In our time, professing Christians have only a surface acquaintance with the Bible. It is not unusual for a pastor to see blank stares when he refers to most of the main teachings of the Bible that are beyond the simplest gospel references or verses misused by prosperity teachers, for example, Jeremiah 29:11. “There are many today who talk about the love of God, who are total strangers to the God of love. The Divine love is commonly regarded as a species of amiable weakness, a sort of good-natured indulgence; it is reduced to a mere sickly sentiment, patterned after human emotion. Now the truth is that on this, as on everything else, our thoughts need to be formed and regulated by what is revealed thereon in Holy Scripture. That there is urgent need for this is apparent not only from the ignorance which so generally prevails, but also from the low state of spirituality which is now so sadly evident everywhere among professing Christians. How little real love there is for God. One chief reason for this is because our hearts are so little occupied with His wondrous love for His people. The better we are acquainted with His love—its character, fullness, blessedness—the more will our hearts be drawn out in love to Him” (Pink, The Attributes of God, pp. 90-91).

Part of the problem that people have is a misuse of the texts that say, “God is love” (1 John 4:8, 16).

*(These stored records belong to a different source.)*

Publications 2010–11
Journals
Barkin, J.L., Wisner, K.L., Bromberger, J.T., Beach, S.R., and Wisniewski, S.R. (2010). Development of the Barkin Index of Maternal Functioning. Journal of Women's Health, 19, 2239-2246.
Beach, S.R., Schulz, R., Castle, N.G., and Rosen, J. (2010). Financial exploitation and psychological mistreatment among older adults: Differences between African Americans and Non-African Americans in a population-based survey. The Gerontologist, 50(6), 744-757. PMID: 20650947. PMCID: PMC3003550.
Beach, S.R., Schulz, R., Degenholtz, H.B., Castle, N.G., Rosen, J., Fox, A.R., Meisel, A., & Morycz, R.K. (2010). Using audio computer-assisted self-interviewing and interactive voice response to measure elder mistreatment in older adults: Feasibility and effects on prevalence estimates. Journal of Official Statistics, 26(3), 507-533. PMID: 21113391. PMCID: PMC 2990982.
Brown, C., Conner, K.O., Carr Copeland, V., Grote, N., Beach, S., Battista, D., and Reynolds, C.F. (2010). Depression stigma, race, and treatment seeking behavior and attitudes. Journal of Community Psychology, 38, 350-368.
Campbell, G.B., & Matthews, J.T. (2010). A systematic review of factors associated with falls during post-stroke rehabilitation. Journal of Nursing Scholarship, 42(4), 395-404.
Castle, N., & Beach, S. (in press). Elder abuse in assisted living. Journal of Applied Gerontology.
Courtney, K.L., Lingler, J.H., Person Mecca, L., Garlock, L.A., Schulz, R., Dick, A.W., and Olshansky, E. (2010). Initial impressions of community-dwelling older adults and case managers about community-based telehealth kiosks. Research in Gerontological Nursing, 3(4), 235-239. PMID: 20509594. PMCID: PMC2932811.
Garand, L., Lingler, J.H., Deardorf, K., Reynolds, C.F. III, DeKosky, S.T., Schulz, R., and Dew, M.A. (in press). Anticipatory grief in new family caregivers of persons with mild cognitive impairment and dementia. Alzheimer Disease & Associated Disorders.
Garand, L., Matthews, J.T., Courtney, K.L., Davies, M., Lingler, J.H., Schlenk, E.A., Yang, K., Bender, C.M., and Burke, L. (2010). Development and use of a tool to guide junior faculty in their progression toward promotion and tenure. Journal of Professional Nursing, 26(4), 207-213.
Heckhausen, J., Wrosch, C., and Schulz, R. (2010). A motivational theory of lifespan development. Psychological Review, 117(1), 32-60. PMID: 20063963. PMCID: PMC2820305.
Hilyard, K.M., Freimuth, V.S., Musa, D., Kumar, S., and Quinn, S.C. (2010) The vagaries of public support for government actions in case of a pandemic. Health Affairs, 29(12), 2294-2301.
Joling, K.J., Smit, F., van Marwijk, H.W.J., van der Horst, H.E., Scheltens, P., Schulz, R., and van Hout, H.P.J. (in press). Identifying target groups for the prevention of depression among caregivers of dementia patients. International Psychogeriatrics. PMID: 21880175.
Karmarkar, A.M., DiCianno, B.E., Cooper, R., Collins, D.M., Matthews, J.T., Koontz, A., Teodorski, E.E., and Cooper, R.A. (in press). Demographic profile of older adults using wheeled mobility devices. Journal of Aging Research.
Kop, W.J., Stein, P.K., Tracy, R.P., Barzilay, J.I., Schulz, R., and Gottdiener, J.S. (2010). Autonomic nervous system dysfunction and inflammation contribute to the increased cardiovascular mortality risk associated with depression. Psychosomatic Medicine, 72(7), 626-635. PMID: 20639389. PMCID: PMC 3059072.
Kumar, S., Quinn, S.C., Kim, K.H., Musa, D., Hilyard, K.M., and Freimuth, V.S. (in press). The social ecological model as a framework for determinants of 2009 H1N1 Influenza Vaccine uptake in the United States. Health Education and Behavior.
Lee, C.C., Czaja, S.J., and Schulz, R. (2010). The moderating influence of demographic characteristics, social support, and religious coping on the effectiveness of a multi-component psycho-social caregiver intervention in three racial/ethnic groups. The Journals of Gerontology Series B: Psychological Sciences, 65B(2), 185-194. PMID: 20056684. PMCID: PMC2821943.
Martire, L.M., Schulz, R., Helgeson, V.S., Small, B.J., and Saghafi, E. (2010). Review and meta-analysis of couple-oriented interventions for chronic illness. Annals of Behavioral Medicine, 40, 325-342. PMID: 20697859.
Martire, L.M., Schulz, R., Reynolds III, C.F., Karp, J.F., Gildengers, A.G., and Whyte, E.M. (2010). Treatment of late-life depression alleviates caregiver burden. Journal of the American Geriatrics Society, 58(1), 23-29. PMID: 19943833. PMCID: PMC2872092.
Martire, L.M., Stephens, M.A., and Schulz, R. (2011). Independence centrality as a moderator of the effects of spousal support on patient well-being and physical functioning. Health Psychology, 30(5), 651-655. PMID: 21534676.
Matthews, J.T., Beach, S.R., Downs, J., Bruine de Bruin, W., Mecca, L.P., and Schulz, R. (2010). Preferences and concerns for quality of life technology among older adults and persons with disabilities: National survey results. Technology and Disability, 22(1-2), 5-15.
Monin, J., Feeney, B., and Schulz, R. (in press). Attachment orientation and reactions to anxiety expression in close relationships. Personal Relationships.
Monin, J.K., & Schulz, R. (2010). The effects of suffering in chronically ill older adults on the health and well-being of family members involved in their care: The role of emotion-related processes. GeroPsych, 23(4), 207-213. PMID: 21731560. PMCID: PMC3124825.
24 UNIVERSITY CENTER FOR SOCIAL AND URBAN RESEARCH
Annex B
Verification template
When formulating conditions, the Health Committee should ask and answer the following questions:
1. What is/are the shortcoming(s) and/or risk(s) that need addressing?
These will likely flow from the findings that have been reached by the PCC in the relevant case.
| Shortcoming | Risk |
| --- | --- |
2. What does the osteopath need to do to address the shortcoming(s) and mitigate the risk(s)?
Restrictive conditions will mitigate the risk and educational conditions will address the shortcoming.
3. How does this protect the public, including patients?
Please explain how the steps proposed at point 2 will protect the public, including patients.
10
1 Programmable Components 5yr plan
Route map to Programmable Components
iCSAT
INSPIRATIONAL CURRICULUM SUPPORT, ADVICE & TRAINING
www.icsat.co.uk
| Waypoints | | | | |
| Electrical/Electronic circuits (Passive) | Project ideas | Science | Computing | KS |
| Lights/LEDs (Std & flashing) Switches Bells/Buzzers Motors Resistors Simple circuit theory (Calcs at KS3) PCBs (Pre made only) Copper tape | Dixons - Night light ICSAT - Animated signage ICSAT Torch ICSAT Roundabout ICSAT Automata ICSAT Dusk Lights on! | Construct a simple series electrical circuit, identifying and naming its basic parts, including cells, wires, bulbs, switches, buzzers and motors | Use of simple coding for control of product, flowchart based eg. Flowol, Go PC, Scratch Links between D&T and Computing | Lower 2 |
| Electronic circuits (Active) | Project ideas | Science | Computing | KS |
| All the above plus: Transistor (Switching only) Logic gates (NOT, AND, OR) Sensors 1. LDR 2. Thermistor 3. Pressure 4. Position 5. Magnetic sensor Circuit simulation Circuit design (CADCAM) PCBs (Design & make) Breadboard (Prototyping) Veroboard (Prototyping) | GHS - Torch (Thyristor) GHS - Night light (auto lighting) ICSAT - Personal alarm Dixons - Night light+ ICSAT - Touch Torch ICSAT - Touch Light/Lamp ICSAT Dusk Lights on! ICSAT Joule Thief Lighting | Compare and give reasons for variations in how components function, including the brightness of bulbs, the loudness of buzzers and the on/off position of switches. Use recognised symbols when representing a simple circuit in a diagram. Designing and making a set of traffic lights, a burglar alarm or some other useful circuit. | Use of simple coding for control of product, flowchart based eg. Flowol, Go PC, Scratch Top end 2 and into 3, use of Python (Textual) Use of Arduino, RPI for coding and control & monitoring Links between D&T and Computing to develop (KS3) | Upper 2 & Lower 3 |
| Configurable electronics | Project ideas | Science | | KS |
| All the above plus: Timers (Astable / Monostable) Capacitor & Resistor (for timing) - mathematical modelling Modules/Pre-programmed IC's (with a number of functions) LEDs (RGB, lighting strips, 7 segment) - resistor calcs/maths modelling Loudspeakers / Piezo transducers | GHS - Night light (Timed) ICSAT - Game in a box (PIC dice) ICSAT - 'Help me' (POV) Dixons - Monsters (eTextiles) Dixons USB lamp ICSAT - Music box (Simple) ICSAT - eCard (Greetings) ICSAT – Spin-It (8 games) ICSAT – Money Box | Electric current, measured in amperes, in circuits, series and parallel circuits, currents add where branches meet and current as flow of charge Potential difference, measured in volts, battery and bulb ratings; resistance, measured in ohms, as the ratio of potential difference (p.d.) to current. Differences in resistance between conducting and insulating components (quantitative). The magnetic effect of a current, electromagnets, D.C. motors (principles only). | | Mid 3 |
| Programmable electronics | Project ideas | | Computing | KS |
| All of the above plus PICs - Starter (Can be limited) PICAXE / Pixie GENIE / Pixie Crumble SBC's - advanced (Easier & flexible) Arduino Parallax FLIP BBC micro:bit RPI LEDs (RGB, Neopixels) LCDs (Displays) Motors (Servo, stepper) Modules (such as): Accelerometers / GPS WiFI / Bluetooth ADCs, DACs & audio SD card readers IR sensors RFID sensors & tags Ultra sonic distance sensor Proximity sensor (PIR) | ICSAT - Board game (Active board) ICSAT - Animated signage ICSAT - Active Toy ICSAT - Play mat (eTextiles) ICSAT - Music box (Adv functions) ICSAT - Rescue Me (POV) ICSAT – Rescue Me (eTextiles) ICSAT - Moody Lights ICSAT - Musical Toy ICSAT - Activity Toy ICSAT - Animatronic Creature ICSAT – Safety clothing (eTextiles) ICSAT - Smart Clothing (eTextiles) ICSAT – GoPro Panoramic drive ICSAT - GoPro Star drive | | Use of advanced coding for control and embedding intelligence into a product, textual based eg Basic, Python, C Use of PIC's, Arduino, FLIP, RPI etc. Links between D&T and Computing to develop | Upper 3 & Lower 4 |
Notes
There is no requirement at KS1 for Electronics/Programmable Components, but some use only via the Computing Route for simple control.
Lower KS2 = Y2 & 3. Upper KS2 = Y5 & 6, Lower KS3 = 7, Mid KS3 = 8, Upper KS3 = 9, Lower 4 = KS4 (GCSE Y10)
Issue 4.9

Clearly both texts are teaching that God is love; that is, he not only loves, but love is an essential part of his being that he expresses even toward unworthy, guilty sinners! The error that many people fall into is assuming that John is teaching that love is God’s basic attribute, because he says, “God is love.” However, that assumption fails to notice that John also says, “God is light (1 John 1:5) previously in the letter, and that he records the statement of Jesus that “God is spirit” (John 4:24). There is no reason to deduce from any of these texts the priority of one or the other of these three statements to the other. As we have already discussed in the section on God’s holiness, there is much more reason to say that holiness is God’s basic attribute. Perhaps we should remember at this point what love is according to the Bible. Love is setting one’s heart on seeking the good of the one loved, to the point of self-sacrificial giving for the one loved. Therefore, the teaching that “God is love” is tremendously encouraging to human hearts! The Maker and Preserver of all things, the God who is unlimited spirit with unmatchable holiness and justice is also love. He sets his heart on what he created to seek its good (Psalm 145:13,17). But the question asked by inquiring minds is this. If God is love, as the Bible says, then why is there suffering in creation and why do some suffer eternal punishment (Matthew 25:46)? This question deserves to be answered, and more importantly answering it will lead us to a deeper appreciation of the glory of God. We will invest some articles on the love of God. First, we will think about the characteristics of God’s love, then of his love in a general sense, and then his love in saving his people from their sins. Finally, we will consider how the truth of God’s love ought to affect us and the way we live.